Leo the Lion has smooth sailing this year. Chant this mantra thrice: FOOLISHM CANADIAM VANDANIUM. All astrologers are liars. Pinch your skin day and night. Eat the petal of a flower in milk.
For Virgo the Virgin, new opportunities open up not because of the stars but because of hard work. Chant this mantra three times: VRIGILIAM ANEDUM SANTICORIM. Your effort will be rewarded. Pat a woman on her but to make things easier for you.
For Libra the balancing scales, this year is one of fruition not because of the swagger of astrologers and tarot readers. At the work place people admire you for hard work Skip five times a day and be kind to yourself.
Scorpio the sign of the scorpion has a year of results. Chant this mantra: DEVILIUM SINDICUM PLASORTNIUM for luck. Look at the bums of a new born calf to be successful.
For a Sagittarian there is no stagnancy this year. Chant this mantra twice: MYOPIUM RIDICUM RIDDICULUM to make this year smile. Keep on adding zeros to a 1 digit and when done exclaim that you are silly one. You can carry the world on your shoulders with a smile.

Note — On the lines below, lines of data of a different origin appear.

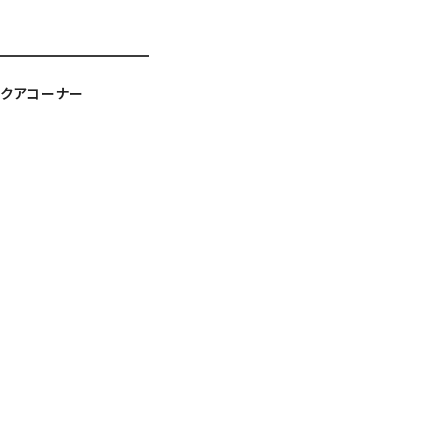
クアコーナー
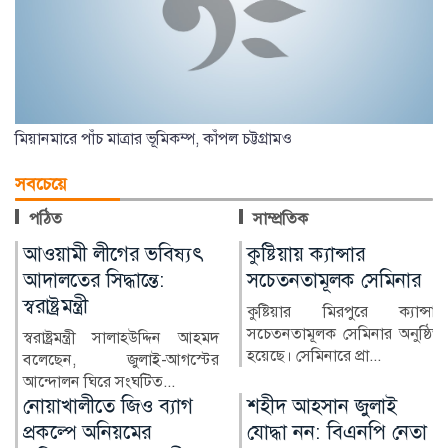
মিয়ানমারে পাঁচ মাত্রার ভূমিকম্প, কাঁপল চট্টগ্রামও
সবচেয়ে
পঠিত
সাম্প্রতিক
কুষ্টিয়ায় ক্যান্সার
লাখ টাকার ফল-নাস্তা নিয়ে
সচেতনতামূলক সেমিনার
সাবেক ইউএনওকে ঘিরে
প্রশ্ন
কুষ্টিয়ার মিরপুরে ক্যান্সার
সচেতনতামূলক সেমিনার অনুষ্ঠিত
কুষ্টিয়ার মিরপুর উপজেলার সাবেক
হয়েছে। সেমিনারে প্রা...
নির্বাহী কর্মকর্তা (ইউএনও)
নাজমুল ইসলামের বিরু...
শহীদ আহসান জুলাই
হাসিনা দিল্লিতে,
যোদ্ধা নন: বিএনপি নেতা
পরিবারের অন্য সদস্যরা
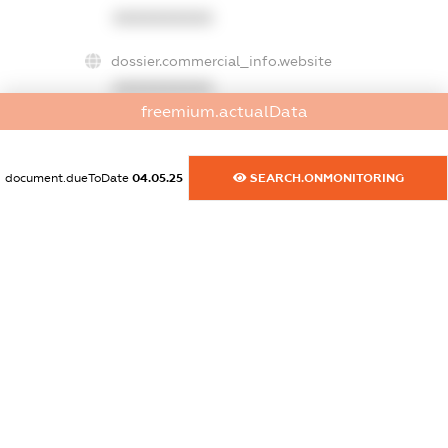
XXXXXXXXXX
dossier.commercial_info.website
XXXXXXXXXX
freemium.actualData
dossier.commercial_info.activity
XXXXXXXXXX
document.dueToDate
04.05.25
SEARCH.ONMONITORING
freemium.exampleText_1
freemium.exampleText_2
freemium.anonymousPerSearch2
FREEMIUM.DETAILS
FREEMIUM.REGISTER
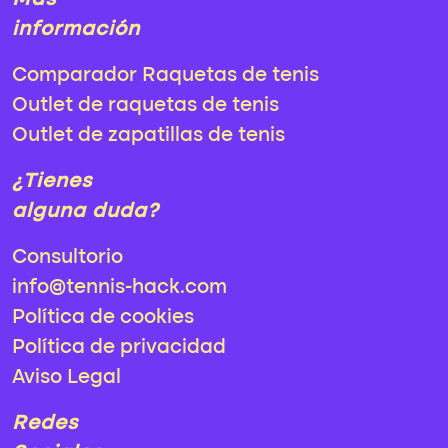
Más
información
Comparador Raquetas de tenis
Outlet de raquetas de tenis
Outlet de zapatillas de tenis
¿Tienes
alguna duda?
Consultorio
info@tennis-hack.com
Política de cookies
Política de privacidad
Aviso Legal
Redes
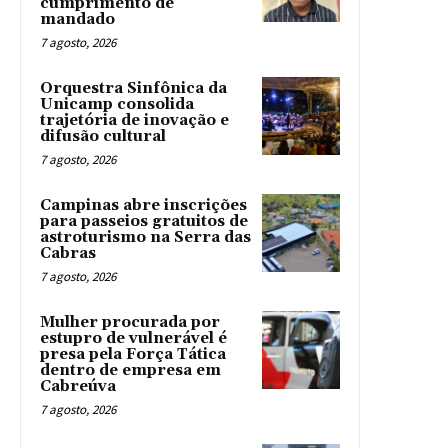
cumprimento de
mandado
7 agosto, 2026
Orquestra Sinfônica da
Unicamp consolida
trajetória de inovação e
difusão cultural
7 agosto, 2026
Campinas abre inscrições
para passeios gratuitos de
astroturismo na Serra das
Cabras
7 agosto, 2026
Mulher procurada por
estupro de vulnerável é
presa pela Força Tática
dentro de empresa em
Cabreúva
7 agosto, 2026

For Capricorn the goat this year is tasty meat for you. You will rubbish astrology as a myth. Chant this mantra thrice: WISTILUM MERGATIUM TREMINIUM to be lucky. Write: I don’t believe in nonsense 210 times a day.
For Aquarius the water carrier the world will flow smoothly in your vessel not by luck or by chance but by your own efforts. Chant this mantra: ANADIUM CONDOMIUM RUBICUM to yield beneficial results. Take a virgin’s hair and burn it.
For Pisces the fish, the astrologers have rubbished you as a sign of fish floating in opposite directions. That has been a personality stigma. Remove all the negative influence of astrology. Chant this mantra thrice: LCUCKYNIUM ACHIEVIUM TREMENDUM. Gently rub the behind of a cow this year for one’s own satisfaction.